Three speakers shared their outlooks during an annual economic forecast update hosted by Vectra Bank Colorado in Denver: Patricia Silverstein, president of Development Research Partners; Henry Sobanet, director of the Office of State Planning and Budgeting; and Elizabeth Garner, state demographer.

While the Colorado economy is forecast to continue strengthening, the results have included rising housing prices and a tightening labor market in some areas of the state. That’s making it more difficult to attract top-tier job candidates.

Members of the Millennial generation, those ages 18 to 34, outnumber baby boomers in the work force as older employers retire.

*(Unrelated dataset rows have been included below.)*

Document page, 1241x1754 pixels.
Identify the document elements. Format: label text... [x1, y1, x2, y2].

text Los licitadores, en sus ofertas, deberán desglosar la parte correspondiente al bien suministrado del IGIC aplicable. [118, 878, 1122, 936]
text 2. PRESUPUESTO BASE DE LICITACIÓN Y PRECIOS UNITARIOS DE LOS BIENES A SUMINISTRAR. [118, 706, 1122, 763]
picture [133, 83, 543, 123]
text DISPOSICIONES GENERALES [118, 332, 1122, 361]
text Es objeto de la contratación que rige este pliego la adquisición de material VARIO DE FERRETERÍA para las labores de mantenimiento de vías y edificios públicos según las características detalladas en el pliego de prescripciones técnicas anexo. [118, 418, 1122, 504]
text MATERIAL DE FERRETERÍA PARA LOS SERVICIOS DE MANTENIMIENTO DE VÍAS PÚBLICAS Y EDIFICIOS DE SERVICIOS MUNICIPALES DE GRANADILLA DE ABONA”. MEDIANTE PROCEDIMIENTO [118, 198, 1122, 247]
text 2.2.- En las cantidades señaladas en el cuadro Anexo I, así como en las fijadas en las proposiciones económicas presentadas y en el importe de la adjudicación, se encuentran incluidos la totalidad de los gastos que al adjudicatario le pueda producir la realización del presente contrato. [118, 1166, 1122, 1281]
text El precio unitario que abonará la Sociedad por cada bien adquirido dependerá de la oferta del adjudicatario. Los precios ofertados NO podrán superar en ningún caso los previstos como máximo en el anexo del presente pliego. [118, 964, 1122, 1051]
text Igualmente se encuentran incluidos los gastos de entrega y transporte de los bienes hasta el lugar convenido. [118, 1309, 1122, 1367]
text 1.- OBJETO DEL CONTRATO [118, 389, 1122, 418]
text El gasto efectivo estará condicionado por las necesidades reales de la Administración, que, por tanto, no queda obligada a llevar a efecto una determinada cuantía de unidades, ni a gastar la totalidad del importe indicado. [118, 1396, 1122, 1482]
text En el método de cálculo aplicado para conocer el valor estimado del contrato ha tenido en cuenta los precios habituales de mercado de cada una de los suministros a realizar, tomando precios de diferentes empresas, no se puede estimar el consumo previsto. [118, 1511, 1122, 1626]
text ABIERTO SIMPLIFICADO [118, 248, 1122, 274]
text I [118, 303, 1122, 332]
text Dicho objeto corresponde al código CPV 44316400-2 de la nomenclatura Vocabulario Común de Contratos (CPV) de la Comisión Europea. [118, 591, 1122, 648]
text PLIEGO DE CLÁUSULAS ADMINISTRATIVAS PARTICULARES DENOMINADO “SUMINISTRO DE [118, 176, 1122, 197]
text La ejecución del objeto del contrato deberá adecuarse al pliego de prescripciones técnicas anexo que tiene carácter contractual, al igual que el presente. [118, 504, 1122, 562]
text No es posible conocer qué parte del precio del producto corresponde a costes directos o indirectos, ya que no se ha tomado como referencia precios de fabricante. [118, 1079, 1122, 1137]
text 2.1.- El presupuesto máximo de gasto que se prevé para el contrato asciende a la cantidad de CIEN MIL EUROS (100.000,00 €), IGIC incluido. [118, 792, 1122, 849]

Those two groups will have different needs in coming years.

“It will be important for businesses to look at how they must bridge that gap to take advantage of everything the Millenials bring to the table … as well as taking advantage of what the boomers have in terms of institutional knowledge,” Garner said.

Silverstein said the growing development of higher-density, multi-family housing reflects efforts to cater to younger workers who prefer a more urban lifestyle.

Sobanet said the aging population will require changes in the state budget to accommodate growing demand on health care programs and other resources.

Despite overall economic growth in Colorado, rural areas of the state continue to lag behind the Denver area and must make changes to improve local conditions, Sobanet added. Lower natural gas prices and decreased military spending have played a role in creating more challenging environments.